The prevalence of COVID-19 has placed undue burden on the healthcare system, signaling a critical need to develop innovative machine learning (ML) strategies to improve triage and care for patients who are hospitalized with COVID-19. Recent developments in artificial intelligence have shown that deep learning algorithms such as convolutional neural networks (CNN) are effective in automating various tasks in medical imaging such as pneumonia detection [1]. The challenge remains in implementing these algorithms efficiently in the clinic where there may be insufficient hardware to support CNN with hundreds of hidden layers and millions of parameters [2]. To address this challenge, we developed a shallow 3-layer CNN classifier, SimplePNUnet, to detect the presence of pneumonia using a subset of 2000 frontal chest X-rays from the publicly accessible dataset released as part of the 2018 RSNA Pneumonia Detection Challenge.
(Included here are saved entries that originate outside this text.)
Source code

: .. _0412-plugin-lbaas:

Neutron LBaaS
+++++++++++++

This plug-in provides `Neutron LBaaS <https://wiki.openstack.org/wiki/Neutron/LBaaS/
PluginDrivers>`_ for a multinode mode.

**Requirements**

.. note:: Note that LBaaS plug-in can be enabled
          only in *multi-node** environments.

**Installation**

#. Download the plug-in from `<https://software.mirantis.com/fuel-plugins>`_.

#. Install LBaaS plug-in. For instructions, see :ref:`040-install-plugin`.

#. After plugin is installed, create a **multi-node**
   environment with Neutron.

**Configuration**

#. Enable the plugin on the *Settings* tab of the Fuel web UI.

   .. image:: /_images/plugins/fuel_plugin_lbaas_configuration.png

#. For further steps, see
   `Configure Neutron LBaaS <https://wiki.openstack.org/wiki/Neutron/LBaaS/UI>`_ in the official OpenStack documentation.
We fine-tuned model hyperparameters using Bayesian optimization. Additionally, we assessed the robustness of SimplePNUnet across different downsampling techniques and batch sizes. Performance of the algorithm was evaluated using the area under receiver operating characteristic curve (AUROC). The performance of the best model across the training (n=1000), validation (n=500), and test (n=500) sets was comparable (AUC, 0.870 vs 0.812 vs 0.834, respectively) and within range of deeper U-Net based pneumonia detection algorithms (AUC, 0.80-0.90). SimplePNUnet achieved good performance on an external validation set (AUC, 0.712), demonstrating its generalizability to evaluate other COVID-19 patient cohorts.